Sick of late night Mountain West kickoffs? lol too bad
Thanks for making Monday’s Extra Points my most read newsletter ever. I try to write about all kinds of content, but I think the people have spoken. They want me to write about Rutgers and UConn all the time. Fine.
By the way, if you think reading is for suckers and would rather hear my voice, I was on ESPN700 in Salt Lake City, and on the podcast for my Tulane pals at Fear the Wave, discussing California’s Fair Pay for Play act. If you ever have any questions about Extra Points stories, you can always hit me up at [email protected], or @MattSBN on Twitter. My DMs are open (please don’t make me regret that).
I feel like a lot of stuff has happened lately that I want to talk about, and most of it isn’t related to SB 206. Let’s get into it.
But first, let’s update everybody on SB 206
In case you somehow missed it, California Gov.Gavin Newsom signed SB 206, the Fair Play for Pay Act, into law on Monday. I feel like I’ve written a few explainers for this bill already here, but if you’d like another one, I wrote one for SBNation.com on Monday. The important TL:DR, as far as I’m concerned, is that now we wait to see what the NCAA working group on likeness rights says this month, and what other states follow California’s suit, to see what sort of compromises come forth before 2023.
You probably already know about New York and South Carolina proposing similar bills. Now my adopted home state, Illinois, has proposed a bill that seems very similar to California. Florida will also have at least one proposal. Colorado also joined the fray. I’ve been told that even more states are likely to have similar bills proposed in the near future. Keep an eye on Michigan, North Carolina, Connecticut and more in the coming weeks.

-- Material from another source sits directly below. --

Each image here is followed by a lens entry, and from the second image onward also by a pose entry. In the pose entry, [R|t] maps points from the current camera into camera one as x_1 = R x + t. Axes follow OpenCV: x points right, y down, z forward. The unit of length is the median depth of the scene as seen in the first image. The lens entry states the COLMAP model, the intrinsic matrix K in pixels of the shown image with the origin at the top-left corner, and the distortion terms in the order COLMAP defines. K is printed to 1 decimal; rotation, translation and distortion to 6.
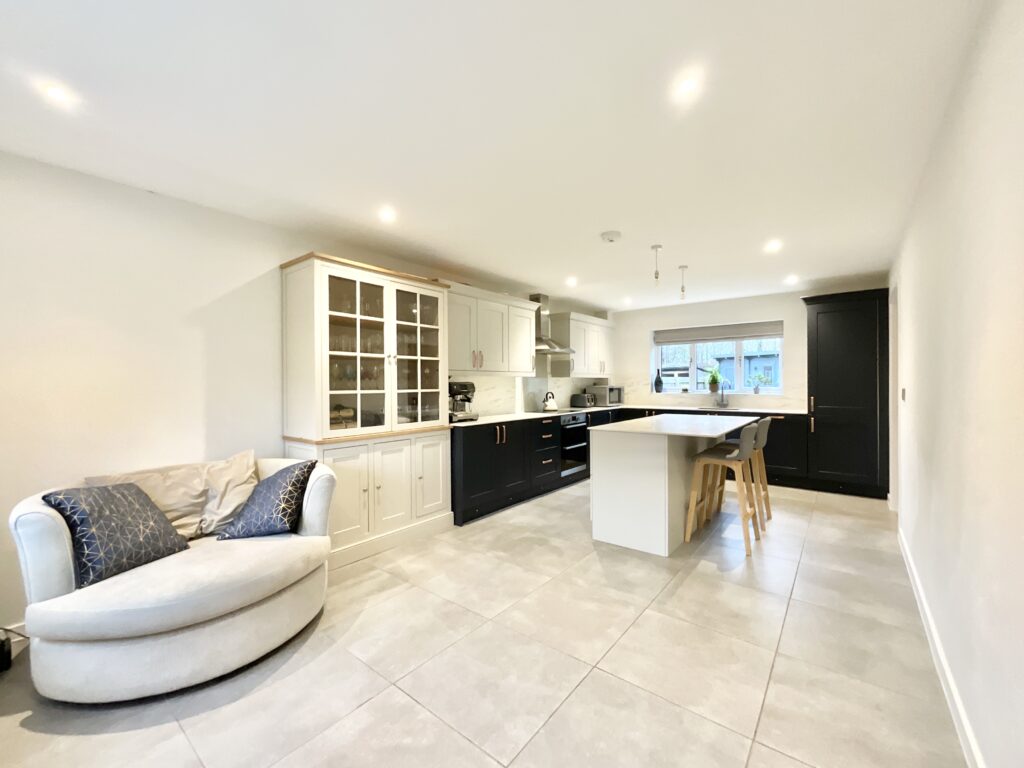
lens RADIAL K [[416.9, 0, 512.0], [0, 416.9, 384.0], [0, 0, 1]] dist [0.000662, 0.000332]
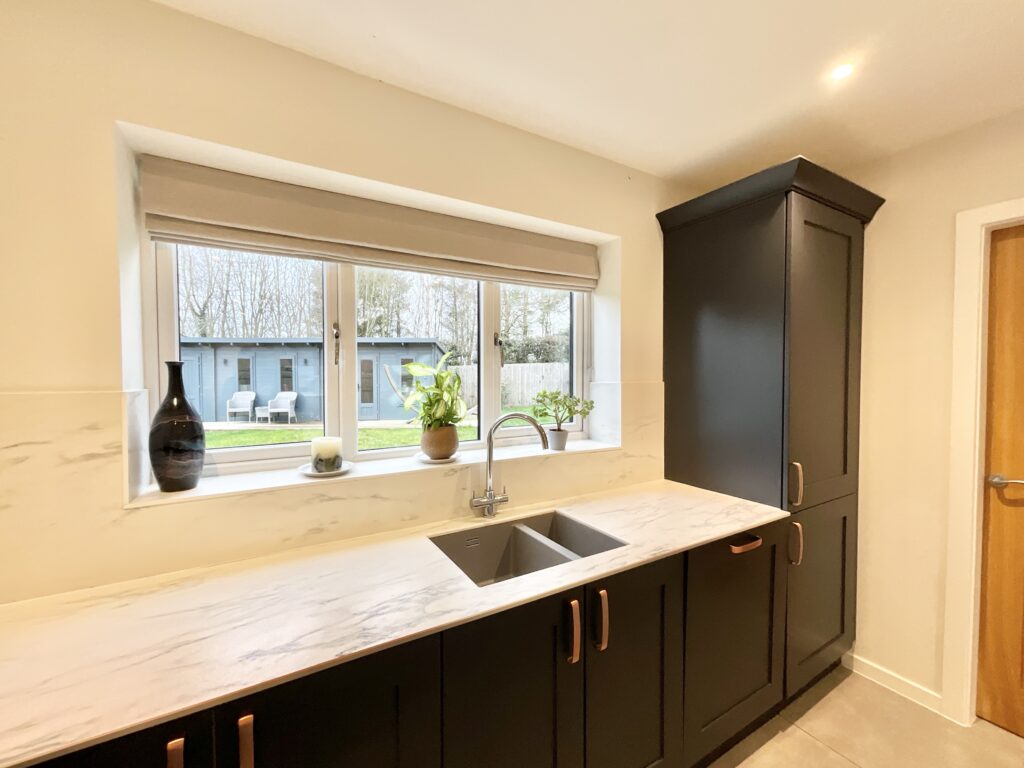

I’ll have more on this story over the coming weeks.
Tarleton State to join D1, compete in the WAC
Despite all the headwinds to D1 membership, from rising costs to attendance concerns, plenty of schools are interested in making the jump. The latest, apparently, will be a D2 heavyweight.
Tarleton State, located in Stephenville, Texas (not far from Ft.Worth) will make jump next season, competing as an FCS independent, and in the WAC for other sports.
The Texans are currently ranked 5th in the D2 Top 25. They also finished in the top 30 in D2 attendance, averaging over 4,700 fans a game last season.
Generally, I’m against more teams joining D1. I think it’s too expensive, and since most “expansion teams” have no shot at competition for anything meaningful, I think it is rare that the jump would be worth the investment.
But if the school already has a fanbase and a successful football program, then further investment and a shot at the FCS playoffs doesn’t seem impossible. It probably makes more sense than the improbably named Dixie State (they’re in…Utah?), who will also jump to the WAC and independence.
The WAC, easily the biggest “conference of misfit toys” in D1, has completely remade itself. Cal State Bakersfield and UMKC are on their way out of the league, and Chicago State and New Mexico State could bounce at any time. But Tarleton State would give the WAC nine members by 2021, and with the exception of Chicago State, at least a slightly more compact geographic footprint (although stretching from the Metroplex to Seattle is quite a footprint).
With two football playing members now, and with FCS probably needing a second western-based conference beyond the Big Sky, I wonder if the WAC may explore being a football sponsoring conference again? Perhaps if another D2 team decides to jump to D1, they could look to bring in a few affiliate members? Something to perhaps monitor.
Were you hoping for big changes to the MWC TV deal? Well,,,,
It wasn’t that long ago that the Mountain West made waves by publicly musing over ditching cable TV entirely for their next television deal. Sure, the money was nice and the exposure was useful, but perpetual late kickoffs were killing school’s ability to sell tickets and sustain a fanbase.
The league is still working on their next TV deal, and if this interview is any indication, big changes just aren’t happening.
So there you have it. Sure, going digital would have given MWC schools much more flexibility in when they kickoff, but it wouldn’t have been as lucrative…and these are not rich schools. They need that extra million bucks.
The next MWC deal will pay more than the $1.1 million each school gets now, perhaps in the $2-3 million range, and the deal won’t be as long as the current AAC contract, so there will be some flexibility for the future. But I think this is further proof that the potential digital players in this space, your Amazons, Facebooks, even FloSports…aren’t interested enough, or able to pay out enough of a fee, to really change the college sports rights marketplace that much, at least right now.
This is a great season for MWC football, and there are some solid brands that would be locked down by buying the league’s rights. But they’re most valuable to an ESPN or CBS because of their ability to provide late night inventory. That’s great for casual night owl fans across the country. It sucks for fans who have to drive four hours to watch a Wyoming football game in person. And right now, it looks like the MWC can’t afford to ignore the casuals to serve the die hards.
Pac-12…we’ll get to your TV situation another day. You’re not off the hook yet either.